_TASK DESCRIPTION_
Find every line in the records below that contains "Flare", and copy it.
------ PROVIDED DATA
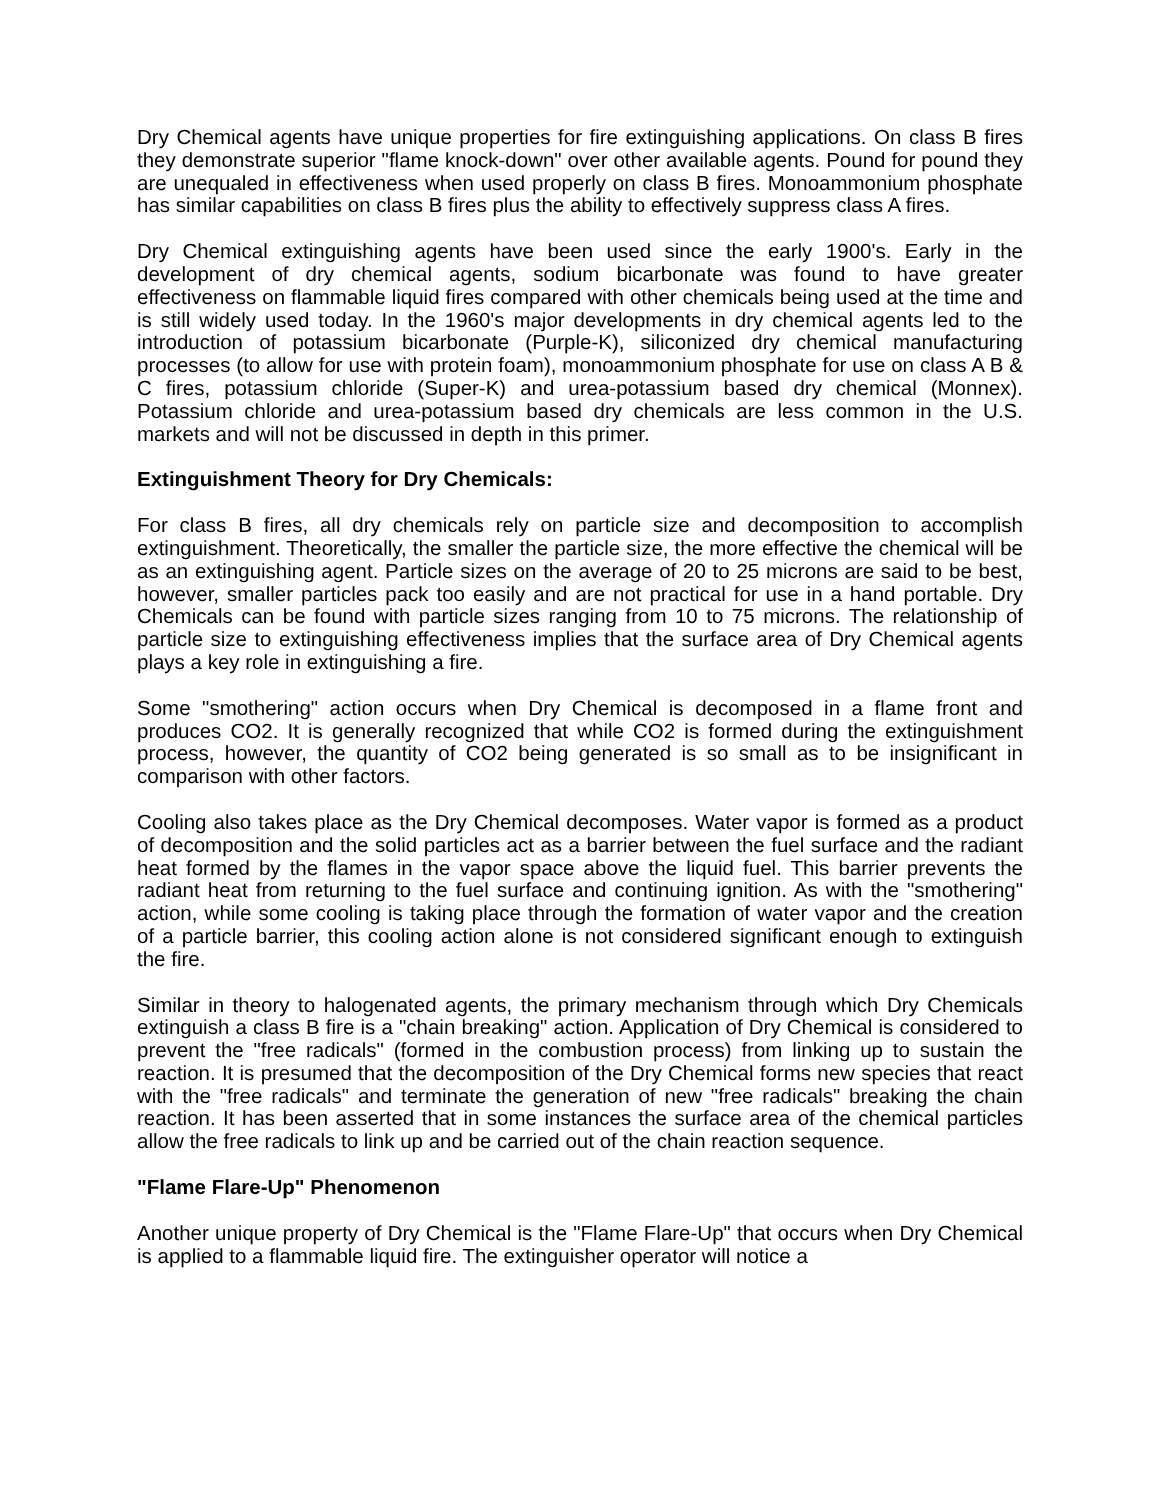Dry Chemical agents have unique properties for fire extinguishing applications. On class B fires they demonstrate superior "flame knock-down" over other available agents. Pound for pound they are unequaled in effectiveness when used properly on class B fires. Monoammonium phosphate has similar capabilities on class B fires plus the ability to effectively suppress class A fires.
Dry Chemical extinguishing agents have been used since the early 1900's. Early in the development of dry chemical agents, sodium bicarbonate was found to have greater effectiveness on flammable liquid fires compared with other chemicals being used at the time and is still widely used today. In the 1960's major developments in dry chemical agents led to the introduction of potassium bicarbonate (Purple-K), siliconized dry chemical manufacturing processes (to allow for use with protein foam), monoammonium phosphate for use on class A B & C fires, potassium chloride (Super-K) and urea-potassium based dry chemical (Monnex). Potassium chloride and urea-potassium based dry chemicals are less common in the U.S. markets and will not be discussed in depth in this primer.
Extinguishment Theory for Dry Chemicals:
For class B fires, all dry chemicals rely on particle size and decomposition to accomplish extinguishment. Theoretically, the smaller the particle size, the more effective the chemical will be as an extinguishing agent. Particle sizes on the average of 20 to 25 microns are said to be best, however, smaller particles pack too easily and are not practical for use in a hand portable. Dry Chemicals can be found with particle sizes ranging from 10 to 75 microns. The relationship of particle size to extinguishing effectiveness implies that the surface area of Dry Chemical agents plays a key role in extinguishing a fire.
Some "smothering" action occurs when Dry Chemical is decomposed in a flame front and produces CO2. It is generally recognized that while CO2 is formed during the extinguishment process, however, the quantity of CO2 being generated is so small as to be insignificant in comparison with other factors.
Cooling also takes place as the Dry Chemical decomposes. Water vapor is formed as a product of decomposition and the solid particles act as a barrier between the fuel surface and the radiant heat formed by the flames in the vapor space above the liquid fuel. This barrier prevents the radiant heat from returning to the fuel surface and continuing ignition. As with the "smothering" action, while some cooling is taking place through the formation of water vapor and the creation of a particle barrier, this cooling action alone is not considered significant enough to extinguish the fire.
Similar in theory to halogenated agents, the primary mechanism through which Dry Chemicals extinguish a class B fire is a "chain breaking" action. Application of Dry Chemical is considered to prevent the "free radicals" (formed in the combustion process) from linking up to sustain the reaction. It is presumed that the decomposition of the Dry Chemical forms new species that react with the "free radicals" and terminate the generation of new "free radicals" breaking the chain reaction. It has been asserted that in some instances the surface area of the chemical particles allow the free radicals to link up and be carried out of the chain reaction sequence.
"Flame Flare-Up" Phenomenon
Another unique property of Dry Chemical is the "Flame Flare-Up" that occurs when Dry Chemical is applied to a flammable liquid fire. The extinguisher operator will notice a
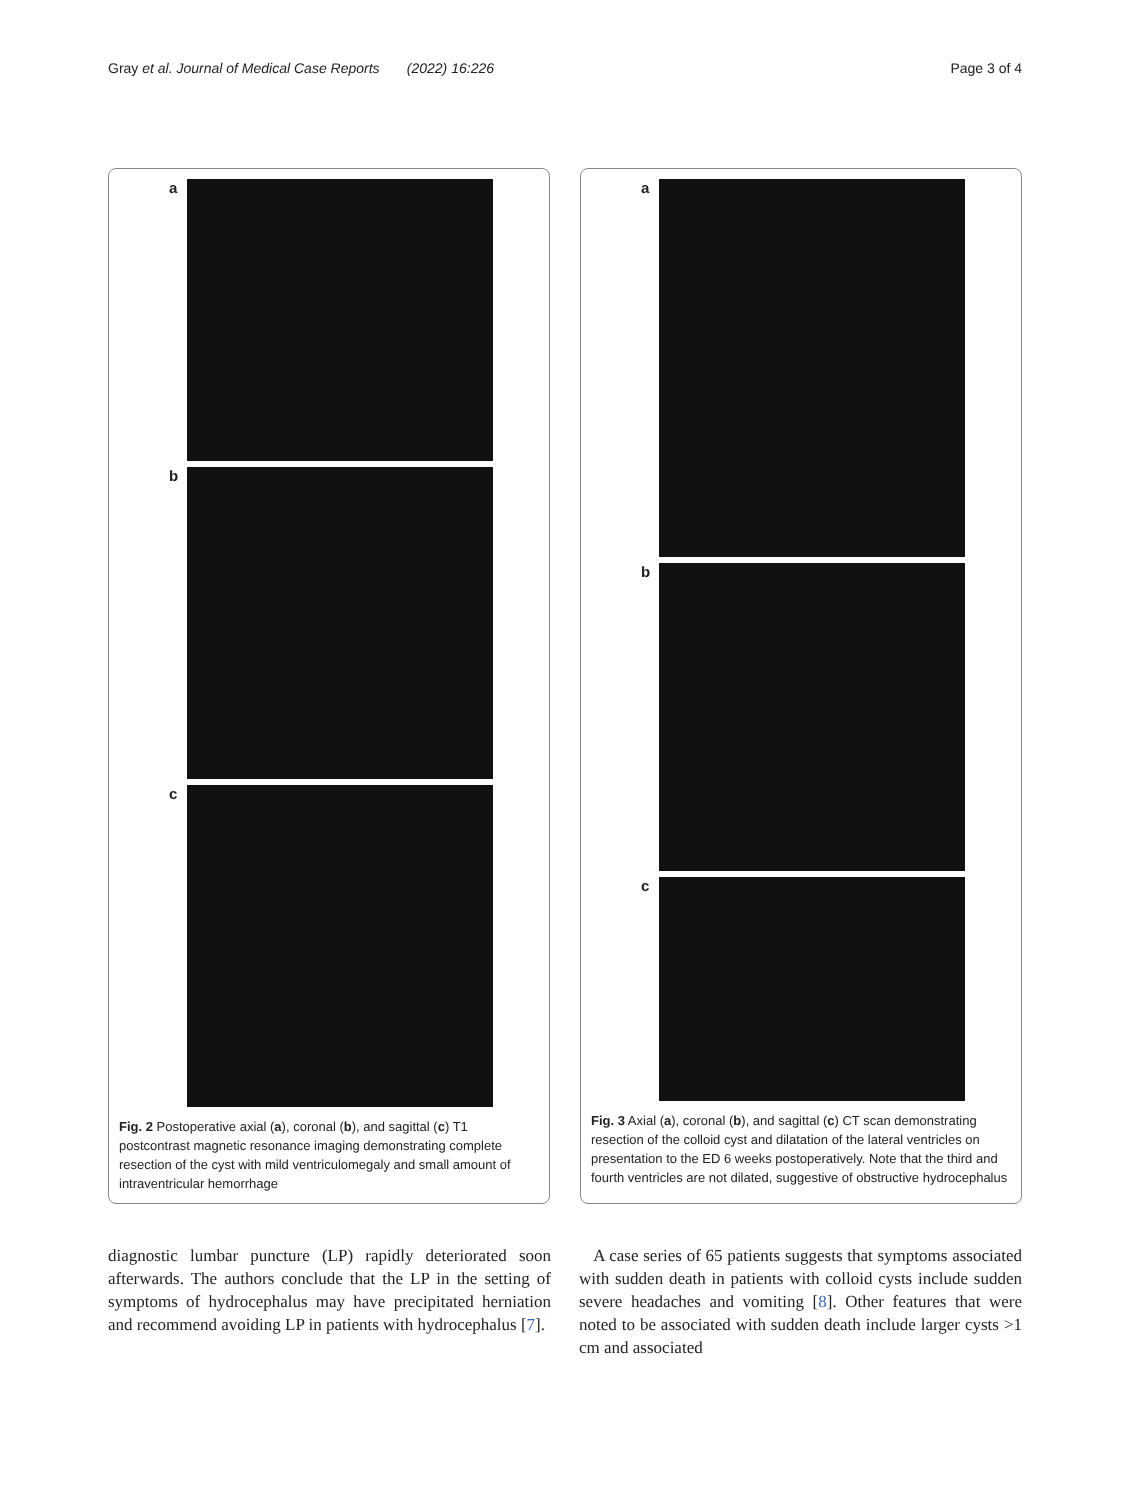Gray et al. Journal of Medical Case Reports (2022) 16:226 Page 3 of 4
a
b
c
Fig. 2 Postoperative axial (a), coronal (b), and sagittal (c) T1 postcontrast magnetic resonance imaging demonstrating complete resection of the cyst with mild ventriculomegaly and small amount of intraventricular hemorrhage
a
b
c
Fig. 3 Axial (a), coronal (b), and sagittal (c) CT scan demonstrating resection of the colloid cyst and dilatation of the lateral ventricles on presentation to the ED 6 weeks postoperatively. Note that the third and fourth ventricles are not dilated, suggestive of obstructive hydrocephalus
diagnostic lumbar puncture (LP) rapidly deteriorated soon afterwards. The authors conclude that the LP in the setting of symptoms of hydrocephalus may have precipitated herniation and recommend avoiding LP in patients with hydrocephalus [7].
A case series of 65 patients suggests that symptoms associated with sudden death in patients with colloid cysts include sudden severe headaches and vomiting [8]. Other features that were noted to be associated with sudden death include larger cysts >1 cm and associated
------------
_ANSWER_
"Flame Flare-Up" Phenomenon
Another unique property of Dry Chemical is the "Flame Flare-Up" that occurs when Dry Chemical is applied to a flammable liquid fire. The extinguisher operator will notice a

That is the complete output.